A resposta não é simples e Sandra, culpada ou não, passa a ser julgada por absolutamente tudo que ela é, mesmo sem aquilo tudo ser um problema. O julgamento então se torna um desfile de acusações que colocam em jogo sua existência como mulher, escritora, mãe e esposa. Como se ela não tivesse mais o direito de ser uma pessoa que aquele mundo ao seu redor não quer que seja. O assassinato não está em primeiro plano quando a verdade dos outros é o que mais importa.

Anatomia de uma Queda vai construindo esse cenário onde a morte do marido é apenas um detalhe diante de uma história absolutamente mais complexa e emocional. Anos e anos de dores de um casamento que sobrevivia através de um trauma que moveu a relação dos dois e colocou o filho, Daniel (Milo Machado Graner), diante de uma responsabilidade que não é dele. O acidente que tirou parte de sua visão pode ter sido culpa do pai, pelo menos é isso que move a quebra da relação entre o casal. Um assunto complexo e uma motivação que pode ser ou não a razão do final da vida do pai.

Nada no roteiro de Triet e Harari é objetivamente claro, intencionalmente, já que o objetivo da experiência é deixar o olhar de modo quase isento. Pior ainda, sem deixar o espectador ter certeza daquilo que realmente está vendo. O uso do filho para criar as imagens em vez de flashbacks dá ao filme uma dinâmica que conduz o espectador para um labirinto de incertezas, afinal, tudo quando vira imagem parece ser verdade, ainda que essas verdades se contraponham.

Isso tira de Anatomia de uma Queda o jeitão de ser apenas um filme de julgamento e entrega para ele uma humanização profunda, já que Sandra e seu marido estão sendo despidos aos olhos do filho, ainda que eles não enxerguem claramente. Uma cegueira que casa perfeitamente com o ritmo do filme, com os diálogos poderosos e as imagens e acusações que se formam através de palavras. Junte a isso o sistema de julgamento francês, que permite uma interação constante da acusada e o resultado é um filme absolutamente poderoso em cada linha falada por esses atores. Será realmente difícil que algo no cinema em termos de roteiro nos últimos anos seja mais impressionante do que o diálogo entre o casal que começa pacífico e termina em conflito.

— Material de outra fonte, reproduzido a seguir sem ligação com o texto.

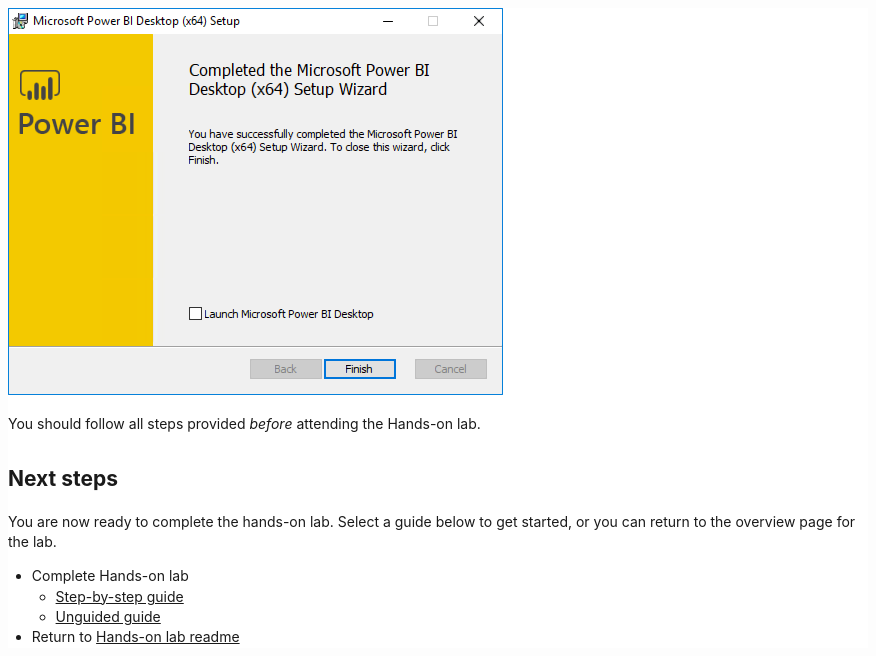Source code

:    ![The Completed the Microsoft Power BI Desktop screen is displayed, with the \"Launch Microsoft Power BI Desktop\" checkbox unchecked, and the Finish button highlighted.](images/Setup/image24.png "Power BI Desktop installer complete screen")

You should follow all steps provided *before* attending the Hands-on lab.

## Next steps

You are now ready to complete the hands-on lab. Select a guide below to get started, or you can return to the overview page for the lab.

- Complete Hands-on lab
  - [Step-by-step guide](https://github.com/Microsoft/MCW-Securing-PaaS/blob/master/Hands-on%20lab/HOL%20step-by%20step%20-%20Securing%20PaaS.md)
  - [Unguided guide](https://github.com/Microsoft/MCW-Securing-PaaS/blob/master/Hands-on%20lab/HOL%20unguided%20-%20Securing%20PaaS.md)
- Return to [Hands-on lab readme](https://github.com/Microsoft/MCW-Securing-PaaS/blob/master/README.md)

E tudo isso com uma câmera que beira um realismo tão poderoso que chega a ser dolorido. Como se Triet estivesse filmando um documentário sobre essas pessoas, ao mesmo tempo que entende o quanto é importante focar em certas reações em vez de olhar só para quem está falando. Tudo é econômico e firme, como se fosse uma verdade maior do que qualquer ficção.

E essa verdade talvez não seja suficiente para satisfazer ninguém, nem dentro do julgamento, nem a opinião pública (dentro do filme) e nem o espectador (fora do filme). Tudo fica no campo de uma dúvida que enterrará todos em um lugar onde uma vitória não é realmente uma vitória, quando é necessário destruir um mundo inteiro para que ela seja alcançada.

Talvez essa verdade culmine com a visão do filho, mas o que isso quer dizer? E como conviver com essa opção depois de tudo? E qual é essa verdade? Tudo isso fica solto no ar de Anatomia de uma Queda e fará o espectador pensar a respeito disso por muito tempo depois do final do filme. O que levará o espectador a apenas uma certeza: somente os filmes incríveis conseguem ficar com seus espectadores depois de seu fim e Anatomia de um Queda é um desses.


“Anatomie d´une Chute” (Fra, 2023); escrito por Justine Triet e Arthur Harari; dirigido por Justine Triet; com Sandra Huller, Swann Arlaud, Milo Machado Graner, Antoine Reinartz, Samuel Theis e Jehnny Beth.